- _Source extract_

This type of lift truck is used almost exclusively for loading and unloading trucks and is arguably the best rough terrain forklift for making deliveries. These vehicles make it possible to move inventory from the truck to the location on the site wherever it is needed — something not always possible otherwise, not even with a boom truck.

This ride-along style lift might be the right choice if you are moving materials to a construction site or other outdoor location and you would like to have a forklift on hand when you arrive to set down the supplies anywhere on the site.

Vertical Mast Forklift

This style of rough terrain vehicle is similar to the wide-aisle designs of traditional warehouse lifts. They have four wheels and a seated operator, usually in a protective cab. There are hydraulic lift channels mounted to the front of the mast and forks or a platform for lifting.

These rough terrain trucks are larger and more powerful than their indoor cousins. They need to move well over gravel, bumps, and uneven ground and sometimes operate on a grade. Stability and traction are key requirements.

While indoor forklifts have small cushion tires for maneuvering deftly in tight spaces over smooth surfaces, the outdoor versions depend on large wheels with tires that have a deep and aggressive tread. This design allows the truck to support very heavy loads and move them safely around a construction site.

Variable Reach Trucks

The third style of outdoor lift vehicle is the variable reach forklift, also called a telehandler. These trucks are equipped with a telescoping boom. The boom allows the vertical movement of heavy items but also the ability to adjust the placement of a load from near to far, as well as side to side. In short, these trucks can set materials almost anywhere.

- _Dataset_
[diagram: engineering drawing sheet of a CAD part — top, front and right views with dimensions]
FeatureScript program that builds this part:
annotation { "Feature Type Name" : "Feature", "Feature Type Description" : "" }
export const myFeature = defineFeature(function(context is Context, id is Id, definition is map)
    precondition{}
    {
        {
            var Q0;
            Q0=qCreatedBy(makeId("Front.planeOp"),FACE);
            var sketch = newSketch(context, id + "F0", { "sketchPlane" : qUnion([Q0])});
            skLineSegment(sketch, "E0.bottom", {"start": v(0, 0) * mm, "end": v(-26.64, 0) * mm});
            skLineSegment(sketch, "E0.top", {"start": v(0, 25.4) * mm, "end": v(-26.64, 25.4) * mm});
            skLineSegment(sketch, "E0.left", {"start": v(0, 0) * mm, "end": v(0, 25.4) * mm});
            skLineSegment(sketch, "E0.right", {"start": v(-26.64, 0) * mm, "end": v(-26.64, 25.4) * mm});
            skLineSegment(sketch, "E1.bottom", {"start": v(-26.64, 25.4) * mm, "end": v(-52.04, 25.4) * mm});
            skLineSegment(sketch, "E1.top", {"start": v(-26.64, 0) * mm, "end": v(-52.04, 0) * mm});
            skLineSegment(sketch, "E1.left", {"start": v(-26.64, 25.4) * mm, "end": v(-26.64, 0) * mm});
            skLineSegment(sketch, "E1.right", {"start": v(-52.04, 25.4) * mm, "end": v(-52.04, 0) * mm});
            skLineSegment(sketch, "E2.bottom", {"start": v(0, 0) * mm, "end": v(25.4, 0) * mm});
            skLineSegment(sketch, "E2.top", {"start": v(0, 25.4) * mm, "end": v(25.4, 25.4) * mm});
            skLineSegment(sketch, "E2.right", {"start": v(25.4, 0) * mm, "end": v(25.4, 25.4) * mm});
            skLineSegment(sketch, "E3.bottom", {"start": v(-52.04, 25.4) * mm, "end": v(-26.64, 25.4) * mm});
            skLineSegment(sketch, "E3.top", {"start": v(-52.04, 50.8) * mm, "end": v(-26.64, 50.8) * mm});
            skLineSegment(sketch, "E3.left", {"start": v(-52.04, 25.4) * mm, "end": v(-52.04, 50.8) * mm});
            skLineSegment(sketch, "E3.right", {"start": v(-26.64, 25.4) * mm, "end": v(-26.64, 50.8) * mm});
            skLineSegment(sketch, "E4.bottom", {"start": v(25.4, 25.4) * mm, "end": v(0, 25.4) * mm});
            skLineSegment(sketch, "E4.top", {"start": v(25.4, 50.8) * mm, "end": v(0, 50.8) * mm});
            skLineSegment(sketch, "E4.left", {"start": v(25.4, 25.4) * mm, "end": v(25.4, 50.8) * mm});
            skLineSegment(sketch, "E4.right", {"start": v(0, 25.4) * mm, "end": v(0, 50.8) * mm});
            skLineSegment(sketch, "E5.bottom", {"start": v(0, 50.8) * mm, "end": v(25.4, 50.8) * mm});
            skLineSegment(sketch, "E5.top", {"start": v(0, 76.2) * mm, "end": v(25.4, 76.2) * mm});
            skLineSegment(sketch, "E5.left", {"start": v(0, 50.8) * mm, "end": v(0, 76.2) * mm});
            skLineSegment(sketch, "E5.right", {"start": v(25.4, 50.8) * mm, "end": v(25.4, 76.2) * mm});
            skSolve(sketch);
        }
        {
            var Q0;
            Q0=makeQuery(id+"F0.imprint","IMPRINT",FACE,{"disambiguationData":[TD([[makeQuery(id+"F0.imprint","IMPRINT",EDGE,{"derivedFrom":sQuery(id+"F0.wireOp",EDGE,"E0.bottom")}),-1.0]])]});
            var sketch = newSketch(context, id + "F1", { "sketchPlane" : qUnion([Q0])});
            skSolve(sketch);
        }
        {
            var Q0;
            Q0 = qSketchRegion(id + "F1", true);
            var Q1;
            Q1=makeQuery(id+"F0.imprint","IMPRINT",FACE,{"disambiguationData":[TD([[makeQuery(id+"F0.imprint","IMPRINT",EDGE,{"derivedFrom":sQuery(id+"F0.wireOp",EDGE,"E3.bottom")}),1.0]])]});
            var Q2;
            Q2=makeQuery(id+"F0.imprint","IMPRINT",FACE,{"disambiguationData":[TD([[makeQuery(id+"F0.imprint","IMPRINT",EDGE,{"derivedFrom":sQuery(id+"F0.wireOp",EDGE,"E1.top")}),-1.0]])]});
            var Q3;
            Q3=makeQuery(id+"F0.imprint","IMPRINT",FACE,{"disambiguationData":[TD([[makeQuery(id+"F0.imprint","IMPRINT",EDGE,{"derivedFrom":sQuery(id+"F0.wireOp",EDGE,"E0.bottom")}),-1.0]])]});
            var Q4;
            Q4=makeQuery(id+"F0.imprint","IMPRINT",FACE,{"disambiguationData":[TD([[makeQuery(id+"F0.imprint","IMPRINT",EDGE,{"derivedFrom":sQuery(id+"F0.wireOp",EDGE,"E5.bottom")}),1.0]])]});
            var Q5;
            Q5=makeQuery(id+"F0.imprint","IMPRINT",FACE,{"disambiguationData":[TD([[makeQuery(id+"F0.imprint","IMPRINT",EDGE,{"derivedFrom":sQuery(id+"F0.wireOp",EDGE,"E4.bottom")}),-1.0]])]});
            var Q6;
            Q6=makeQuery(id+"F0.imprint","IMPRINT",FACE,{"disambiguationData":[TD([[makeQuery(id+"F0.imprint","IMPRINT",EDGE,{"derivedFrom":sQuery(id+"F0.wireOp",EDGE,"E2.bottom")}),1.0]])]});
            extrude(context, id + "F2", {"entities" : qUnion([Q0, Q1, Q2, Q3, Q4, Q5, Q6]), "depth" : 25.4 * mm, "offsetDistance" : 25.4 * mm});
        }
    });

...

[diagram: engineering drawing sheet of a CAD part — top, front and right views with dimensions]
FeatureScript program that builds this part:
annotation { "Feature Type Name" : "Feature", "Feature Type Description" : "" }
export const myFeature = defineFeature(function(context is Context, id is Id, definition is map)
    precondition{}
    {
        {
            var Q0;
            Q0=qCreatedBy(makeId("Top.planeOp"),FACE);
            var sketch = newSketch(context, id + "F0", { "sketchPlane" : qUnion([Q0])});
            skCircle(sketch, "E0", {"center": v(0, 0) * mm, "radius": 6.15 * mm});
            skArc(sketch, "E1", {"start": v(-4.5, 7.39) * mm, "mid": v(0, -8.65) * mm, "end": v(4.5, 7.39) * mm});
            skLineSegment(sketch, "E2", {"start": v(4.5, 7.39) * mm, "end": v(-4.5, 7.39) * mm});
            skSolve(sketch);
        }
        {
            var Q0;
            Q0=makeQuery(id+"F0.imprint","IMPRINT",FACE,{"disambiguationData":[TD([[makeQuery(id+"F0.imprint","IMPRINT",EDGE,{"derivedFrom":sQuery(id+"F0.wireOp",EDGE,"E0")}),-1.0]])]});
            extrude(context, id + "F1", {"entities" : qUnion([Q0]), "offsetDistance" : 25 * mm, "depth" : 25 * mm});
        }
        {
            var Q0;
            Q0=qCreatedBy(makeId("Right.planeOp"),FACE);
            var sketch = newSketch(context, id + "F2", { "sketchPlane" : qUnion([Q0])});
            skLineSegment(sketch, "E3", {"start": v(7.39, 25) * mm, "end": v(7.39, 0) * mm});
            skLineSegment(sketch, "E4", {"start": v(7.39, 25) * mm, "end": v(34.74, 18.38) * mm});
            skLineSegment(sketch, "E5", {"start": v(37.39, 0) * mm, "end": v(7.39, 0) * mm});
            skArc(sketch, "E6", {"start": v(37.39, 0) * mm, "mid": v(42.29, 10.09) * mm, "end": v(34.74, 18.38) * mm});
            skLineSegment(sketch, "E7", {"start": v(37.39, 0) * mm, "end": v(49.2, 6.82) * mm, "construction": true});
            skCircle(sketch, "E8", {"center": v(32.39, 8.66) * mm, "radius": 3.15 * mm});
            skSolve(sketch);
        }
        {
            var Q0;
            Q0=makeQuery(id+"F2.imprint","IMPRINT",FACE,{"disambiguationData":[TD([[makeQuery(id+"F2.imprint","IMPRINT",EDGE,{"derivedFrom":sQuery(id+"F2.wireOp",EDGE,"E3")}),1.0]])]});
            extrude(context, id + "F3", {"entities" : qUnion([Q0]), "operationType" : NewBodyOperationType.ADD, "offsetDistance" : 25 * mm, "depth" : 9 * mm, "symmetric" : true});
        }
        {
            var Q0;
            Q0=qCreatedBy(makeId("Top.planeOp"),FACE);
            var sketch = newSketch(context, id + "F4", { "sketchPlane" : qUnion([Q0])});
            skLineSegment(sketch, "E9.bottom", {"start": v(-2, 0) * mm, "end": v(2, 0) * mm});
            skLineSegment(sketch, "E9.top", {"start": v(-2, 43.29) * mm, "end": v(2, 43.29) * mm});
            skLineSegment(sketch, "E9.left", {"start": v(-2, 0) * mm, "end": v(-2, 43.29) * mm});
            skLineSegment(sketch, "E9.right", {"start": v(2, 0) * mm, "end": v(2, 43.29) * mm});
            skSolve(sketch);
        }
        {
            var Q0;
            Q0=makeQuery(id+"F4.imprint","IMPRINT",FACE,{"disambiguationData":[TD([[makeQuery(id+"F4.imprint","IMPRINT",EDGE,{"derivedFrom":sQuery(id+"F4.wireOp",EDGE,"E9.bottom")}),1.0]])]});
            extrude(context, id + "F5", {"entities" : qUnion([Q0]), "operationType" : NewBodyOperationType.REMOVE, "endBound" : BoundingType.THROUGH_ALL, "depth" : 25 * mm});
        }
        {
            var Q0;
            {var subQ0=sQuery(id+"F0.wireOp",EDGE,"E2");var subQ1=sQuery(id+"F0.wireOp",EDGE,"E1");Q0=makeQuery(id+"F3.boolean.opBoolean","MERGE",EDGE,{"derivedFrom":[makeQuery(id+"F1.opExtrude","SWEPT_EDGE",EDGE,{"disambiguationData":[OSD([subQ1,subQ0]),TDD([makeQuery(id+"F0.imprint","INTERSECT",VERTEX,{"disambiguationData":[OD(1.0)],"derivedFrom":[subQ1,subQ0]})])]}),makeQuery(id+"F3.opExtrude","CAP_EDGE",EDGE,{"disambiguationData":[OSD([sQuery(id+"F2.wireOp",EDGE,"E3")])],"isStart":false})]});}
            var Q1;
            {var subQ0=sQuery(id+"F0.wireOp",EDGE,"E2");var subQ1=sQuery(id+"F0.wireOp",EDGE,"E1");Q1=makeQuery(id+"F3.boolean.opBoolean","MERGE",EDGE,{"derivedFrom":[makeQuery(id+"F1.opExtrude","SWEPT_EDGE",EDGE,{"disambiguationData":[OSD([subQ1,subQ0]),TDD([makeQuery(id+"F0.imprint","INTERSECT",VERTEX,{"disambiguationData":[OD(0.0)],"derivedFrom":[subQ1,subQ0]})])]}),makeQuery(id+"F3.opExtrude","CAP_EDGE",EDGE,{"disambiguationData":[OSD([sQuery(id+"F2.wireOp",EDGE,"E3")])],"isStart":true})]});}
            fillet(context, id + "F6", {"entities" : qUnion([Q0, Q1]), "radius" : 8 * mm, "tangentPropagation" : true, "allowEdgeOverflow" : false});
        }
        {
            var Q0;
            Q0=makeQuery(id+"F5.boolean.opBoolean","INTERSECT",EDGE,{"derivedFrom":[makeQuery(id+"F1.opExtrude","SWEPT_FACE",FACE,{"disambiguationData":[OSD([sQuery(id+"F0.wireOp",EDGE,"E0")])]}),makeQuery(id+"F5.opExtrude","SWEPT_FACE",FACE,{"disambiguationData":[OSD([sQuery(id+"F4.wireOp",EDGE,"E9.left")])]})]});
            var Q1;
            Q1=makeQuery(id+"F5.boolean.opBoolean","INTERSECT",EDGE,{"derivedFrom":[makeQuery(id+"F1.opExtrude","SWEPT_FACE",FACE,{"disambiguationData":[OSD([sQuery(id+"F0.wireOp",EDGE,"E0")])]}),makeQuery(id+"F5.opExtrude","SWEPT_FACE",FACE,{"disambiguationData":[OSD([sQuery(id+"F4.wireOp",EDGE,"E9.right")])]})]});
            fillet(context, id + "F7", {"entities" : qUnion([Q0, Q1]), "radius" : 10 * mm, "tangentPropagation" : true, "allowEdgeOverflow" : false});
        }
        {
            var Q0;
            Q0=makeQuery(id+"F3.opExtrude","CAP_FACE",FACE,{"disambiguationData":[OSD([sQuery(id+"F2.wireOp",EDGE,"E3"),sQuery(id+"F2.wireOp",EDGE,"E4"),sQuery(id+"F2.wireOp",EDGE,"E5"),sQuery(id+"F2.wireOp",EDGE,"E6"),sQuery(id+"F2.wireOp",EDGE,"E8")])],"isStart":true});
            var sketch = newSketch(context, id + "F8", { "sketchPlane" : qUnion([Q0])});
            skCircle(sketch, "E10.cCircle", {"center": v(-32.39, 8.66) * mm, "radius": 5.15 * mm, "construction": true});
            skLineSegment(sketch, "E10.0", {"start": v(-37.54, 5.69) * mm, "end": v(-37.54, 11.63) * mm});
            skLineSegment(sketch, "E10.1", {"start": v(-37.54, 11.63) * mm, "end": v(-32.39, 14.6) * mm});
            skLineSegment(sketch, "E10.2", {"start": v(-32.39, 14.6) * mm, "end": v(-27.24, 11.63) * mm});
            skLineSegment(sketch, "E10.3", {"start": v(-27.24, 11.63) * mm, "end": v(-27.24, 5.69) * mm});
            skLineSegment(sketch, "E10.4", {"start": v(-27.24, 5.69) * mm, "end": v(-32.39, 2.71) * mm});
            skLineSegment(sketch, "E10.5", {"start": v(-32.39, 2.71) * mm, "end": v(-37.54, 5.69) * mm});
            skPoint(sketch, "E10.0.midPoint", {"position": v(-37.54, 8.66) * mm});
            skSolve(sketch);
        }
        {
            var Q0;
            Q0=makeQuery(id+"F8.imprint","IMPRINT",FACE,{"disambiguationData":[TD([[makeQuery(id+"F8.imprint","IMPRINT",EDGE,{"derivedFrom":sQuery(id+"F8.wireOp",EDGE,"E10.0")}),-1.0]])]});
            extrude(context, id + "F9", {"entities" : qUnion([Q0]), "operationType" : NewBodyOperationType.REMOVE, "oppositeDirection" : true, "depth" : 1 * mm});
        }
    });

- _Work to do_
Answer these questions using the rough terrain forklift text.
1. What other name does the text give for the variable reach forklift?
2. Which two requirements does the text call key for vertical mast rough terrain trucks?
3. What kind of tires do the outdoor versions depend on, in contrast to the small cushion tires of indoor forklifts?

- _Response_
1. A telehandler.
2. Stability and traction.
3. Large wheels with tires that have a deep and aggressive tread.